Горная дорога находилась в самом первобытном состоянии: ямы, колдобины, пенья, коренья, камни. Наша пара делала остановки через пять минут. Можно было только удивляться выносливости этих башкирских животов, карабкавшихся на крутизну. Даже Меньшин и тот, покачав головой, заметил:
— Вот так дорожка: пьяный чорт ездил… А башкиры бревна возят по ней. Трудовая же эта башкирская лесинка… Из-под самой Иремели волокет он бревно аршин девяти да в Балбуке за него и получит пятиалтынный. Не рад и деньгам будешь.
Казавшийся издали густой
Мурача сосредоточенно молчал и похлестывал хитрившую пристяжную. Начавшаяся лесная глушь давала себя чувствовать. Из пяти лошадей нашего поезда две были хватаны медведем, а третья — волками. У мерина, на котором ехал Меньшин, на задней ноге в толстом месте не доставало большого куска: поусердствовавшая медвежья лапа выхватила его целиком; а мерин спасся.

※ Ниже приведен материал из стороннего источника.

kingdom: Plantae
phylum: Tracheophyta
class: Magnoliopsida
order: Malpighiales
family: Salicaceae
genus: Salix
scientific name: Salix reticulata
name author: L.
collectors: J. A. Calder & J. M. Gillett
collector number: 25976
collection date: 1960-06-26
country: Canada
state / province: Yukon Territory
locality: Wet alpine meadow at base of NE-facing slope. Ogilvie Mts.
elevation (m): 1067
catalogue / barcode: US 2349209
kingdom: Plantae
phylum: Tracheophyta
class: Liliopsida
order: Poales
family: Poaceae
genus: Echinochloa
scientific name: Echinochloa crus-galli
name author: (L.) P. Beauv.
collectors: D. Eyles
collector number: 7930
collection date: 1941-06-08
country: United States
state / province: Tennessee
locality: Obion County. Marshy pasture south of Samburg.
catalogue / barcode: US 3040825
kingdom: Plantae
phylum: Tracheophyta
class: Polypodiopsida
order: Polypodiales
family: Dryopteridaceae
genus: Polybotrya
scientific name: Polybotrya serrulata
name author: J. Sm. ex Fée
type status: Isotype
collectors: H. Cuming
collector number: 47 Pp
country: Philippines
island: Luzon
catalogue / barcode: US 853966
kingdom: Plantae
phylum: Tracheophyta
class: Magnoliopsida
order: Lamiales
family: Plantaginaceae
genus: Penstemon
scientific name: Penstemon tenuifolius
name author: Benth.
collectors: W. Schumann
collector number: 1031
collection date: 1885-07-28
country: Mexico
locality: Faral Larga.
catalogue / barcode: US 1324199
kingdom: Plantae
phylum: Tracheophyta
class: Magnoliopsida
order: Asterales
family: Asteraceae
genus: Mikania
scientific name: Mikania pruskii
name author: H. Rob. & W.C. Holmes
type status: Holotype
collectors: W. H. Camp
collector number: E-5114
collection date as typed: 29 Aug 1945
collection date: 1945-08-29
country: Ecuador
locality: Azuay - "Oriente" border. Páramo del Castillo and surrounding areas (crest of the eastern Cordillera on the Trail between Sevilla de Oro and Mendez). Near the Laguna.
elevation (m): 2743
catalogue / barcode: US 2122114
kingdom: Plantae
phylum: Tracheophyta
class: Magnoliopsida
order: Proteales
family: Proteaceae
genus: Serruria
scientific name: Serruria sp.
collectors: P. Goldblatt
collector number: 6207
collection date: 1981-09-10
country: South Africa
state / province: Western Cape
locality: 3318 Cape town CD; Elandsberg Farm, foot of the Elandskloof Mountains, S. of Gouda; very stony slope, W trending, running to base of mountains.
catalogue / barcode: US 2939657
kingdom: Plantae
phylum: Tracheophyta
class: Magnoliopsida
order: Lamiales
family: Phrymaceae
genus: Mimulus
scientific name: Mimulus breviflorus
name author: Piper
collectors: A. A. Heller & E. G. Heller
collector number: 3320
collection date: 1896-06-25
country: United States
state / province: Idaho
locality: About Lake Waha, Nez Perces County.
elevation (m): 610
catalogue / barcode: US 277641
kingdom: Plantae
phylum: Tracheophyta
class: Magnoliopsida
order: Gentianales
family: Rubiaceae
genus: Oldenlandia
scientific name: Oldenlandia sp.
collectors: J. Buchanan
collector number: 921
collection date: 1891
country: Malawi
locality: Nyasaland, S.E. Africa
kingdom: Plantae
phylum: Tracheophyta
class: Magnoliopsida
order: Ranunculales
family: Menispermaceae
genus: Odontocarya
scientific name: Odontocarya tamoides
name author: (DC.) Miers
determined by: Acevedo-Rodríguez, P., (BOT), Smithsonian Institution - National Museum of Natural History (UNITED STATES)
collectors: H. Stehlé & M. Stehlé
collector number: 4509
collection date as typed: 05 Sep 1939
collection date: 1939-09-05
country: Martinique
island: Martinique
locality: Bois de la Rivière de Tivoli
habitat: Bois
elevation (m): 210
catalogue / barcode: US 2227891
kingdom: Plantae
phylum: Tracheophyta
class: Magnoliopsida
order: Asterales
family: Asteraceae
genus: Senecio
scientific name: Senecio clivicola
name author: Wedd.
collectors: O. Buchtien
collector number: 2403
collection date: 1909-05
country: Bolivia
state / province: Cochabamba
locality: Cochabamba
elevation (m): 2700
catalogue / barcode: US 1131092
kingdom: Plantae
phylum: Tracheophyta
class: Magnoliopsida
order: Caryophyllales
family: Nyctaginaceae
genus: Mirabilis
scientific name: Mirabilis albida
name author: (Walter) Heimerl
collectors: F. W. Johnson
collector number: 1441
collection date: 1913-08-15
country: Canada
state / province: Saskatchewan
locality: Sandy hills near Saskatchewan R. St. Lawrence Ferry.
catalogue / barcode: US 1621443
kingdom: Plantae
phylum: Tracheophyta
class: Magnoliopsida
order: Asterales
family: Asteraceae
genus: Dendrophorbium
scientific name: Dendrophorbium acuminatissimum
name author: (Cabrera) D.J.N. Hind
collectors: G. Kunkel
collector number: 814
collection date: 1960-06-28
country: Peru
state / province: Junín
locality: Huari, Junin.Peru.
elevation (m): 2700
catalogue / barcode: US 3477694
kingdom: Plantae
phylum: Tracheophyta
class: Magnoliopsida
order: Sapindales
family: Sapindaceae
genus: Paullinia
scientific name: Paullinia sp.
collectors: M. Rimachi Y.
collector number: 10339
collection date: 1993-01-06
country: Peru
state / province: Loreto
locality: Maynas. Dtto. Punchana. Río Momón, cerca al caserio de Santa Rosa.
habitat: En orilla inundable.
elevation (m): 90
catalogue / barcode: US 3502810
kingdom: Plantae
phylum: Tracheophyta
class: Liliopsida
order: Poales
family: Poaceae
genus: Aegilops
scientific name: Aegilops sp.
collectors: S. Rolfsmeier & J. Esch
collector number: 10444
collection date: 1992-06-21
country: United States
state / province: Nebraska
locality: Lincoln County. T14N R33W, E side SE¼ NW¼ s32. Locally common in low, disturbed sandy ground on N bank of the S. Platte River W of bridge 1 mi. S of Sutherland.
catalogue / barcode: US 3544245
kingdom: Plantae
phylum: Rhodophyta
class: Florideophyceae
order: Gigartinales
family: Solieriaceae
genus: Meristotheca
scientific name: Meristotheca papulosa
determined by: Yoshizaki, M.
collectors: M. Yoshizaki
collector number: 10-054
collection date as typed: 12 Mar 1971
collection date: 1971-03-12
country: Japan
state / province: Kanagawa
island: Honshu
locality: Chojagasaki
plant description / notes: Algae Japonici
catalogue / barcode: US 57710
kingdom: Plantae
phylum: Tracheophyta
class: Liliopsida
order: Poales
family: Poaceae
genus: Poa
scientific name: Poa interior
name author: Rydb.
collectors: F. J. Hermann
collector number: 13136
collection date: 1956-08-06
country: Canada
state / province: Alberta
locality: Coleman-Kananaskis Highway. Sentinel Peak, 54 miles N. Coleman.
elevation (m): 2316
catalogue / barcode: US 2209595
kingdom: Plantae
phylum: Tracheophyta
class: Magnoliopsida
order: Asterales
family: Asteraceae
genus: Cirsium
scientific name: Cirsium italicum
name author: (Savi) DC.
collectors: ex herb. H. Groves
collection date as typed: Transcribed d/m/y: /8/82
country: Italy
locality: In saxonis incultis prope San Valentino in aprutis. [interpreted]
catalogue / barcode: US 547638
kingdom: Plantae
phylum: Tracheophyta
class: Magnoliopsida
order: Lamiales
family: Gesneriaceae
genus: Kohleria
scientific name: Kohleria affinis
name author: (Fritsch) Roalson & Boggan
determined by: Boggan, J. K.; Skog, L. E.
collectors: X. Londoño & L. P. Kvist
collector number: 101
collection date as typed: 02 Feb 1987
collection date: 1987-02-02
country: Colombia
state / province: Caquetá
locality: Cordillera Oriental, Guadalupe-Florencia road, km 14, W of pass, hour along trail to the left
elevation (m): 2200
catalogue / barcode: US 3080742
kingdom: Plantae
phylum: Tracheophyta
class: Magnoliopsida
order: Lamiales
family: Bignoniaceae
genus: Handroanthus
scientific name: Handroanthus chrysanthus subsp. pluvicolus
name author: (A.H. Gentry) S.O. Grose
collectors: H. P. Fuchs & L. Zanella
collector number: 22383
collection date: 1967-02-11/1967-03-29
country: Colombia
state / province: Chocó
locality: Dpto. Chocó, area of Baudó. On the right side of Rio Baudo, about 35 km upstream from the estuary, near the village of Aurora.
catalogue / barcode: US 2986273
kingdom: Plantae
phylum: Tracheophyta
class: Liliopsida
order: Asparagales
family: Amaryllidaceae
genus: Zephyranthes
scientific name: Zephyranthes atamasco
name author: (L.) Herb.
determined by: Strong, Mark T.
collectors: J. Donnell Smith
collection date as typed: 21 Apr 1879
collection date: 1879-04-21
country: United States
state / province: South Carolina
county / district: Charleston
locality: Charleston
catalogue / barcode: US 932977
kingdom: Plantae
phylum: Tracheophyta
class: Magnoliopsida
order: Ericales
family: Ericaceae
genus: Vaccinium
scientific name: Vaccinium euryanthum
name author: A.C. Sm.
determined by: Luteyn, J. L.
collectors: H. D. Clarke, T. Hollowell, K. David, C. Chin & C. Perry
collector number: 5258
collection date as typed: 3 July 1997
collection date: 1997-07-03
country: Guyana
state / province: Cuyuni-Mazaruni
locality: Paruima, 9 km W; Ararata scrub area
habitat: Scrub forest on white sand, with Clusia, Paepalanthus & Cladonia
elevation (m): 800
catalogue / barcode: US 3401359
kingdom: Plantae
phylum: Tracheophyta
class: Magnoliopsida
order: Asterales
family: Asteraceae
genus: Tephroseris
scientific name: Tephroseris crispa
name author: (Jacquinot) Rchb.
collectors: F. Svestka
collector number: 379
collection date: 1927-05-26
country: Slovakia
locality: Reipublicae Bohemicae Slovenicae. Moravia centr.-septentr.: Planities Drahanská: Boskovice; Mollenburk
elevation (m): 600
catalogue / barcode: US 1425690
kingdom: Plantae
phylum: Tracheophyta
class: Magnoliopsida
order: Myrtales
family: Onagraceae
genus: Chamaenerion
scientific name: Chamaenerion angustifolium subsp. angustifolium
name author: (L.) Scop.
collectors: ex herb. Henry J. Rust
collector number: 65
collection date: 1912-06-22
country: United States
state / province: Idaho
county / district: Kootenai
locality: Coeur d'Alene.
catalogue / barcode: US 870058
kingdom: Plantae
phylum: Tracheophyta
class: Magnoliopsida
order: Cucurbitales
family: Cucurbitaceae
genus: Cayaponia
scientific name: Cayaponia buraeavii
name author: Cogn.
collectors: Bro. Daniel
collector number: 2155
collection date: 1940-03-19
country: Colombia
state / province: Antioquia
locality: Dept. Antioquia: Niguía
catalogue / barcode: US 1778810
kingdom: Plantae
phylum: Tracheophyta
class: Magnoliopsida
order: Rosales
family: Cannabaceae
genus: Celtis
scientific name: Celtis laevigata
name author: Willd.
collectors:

— Жеребеночка одного у меня волки достигли этак-то в лесу, — рассказывал Меньшин, стараясь ехать с коробком в ногу. — Ну, мать-то, кобыла, и убежала, а мерин его заступил… Так и отбил от стаи. Морду ему всю изодрали, а взять не могли.
Меньшин вообще старался поддержать разговор и заезжал то справа, то слева. Когда исчерпались все темы, он проговорил:
— Вот што, Михал Алексеич, я тебе скажу: каки у тебя духи приятные… Так и наносит. Поедем домой, так ты дай мне этих духов помараться. Скажу хозяйке, что на Иремеле ключ такой с духом бежит.
— Апайка [10] твой лизать будет… — глубокомысленно заметил Мурача.
— Мурача, расскажи-ка, как оренбургский губернатор поднимался на Иремель?
10
Апайка — жена.
— Чего рассказывать: губирнатор на гора лезал, а груза его пугал. Проводник кунчал, губирнатором шапка палил… один халуй сапог рвал, остальной халуй глушил…
По объяснению башкир неудача, настигшая оренбургского губернатора, произошла оттого, что он поднялся не с той стороны: гора не пускает на себя именно с этой стороны. Загадкой такого объяснения служит то, что Иремель, как и Ауш-Куль, гора святая и на ней где-то похоронены башкирские святые.
После двухчасового подъема с высоты перевала мы, наконец, увидели Большой Иремель. Издали гора имела очень внушительный вид. Она сверху донизу состояла из одной сплошной россыпи — целая верста насыпанных в беспорядке камней. Такую голую каменную гору я видел на Урале еще в первый раз. Ее портила только плоская и длинная вершина, не увенчанная, как обыкновенно, крутыми скалами. Малый Иремель мне показался красивее, благодаря зеленоватому тону камней. Эта гора значительно меньше, и местами голые россыпи так красиво убраны бордюрами из елей и пихт, забравшихся на такую кручу.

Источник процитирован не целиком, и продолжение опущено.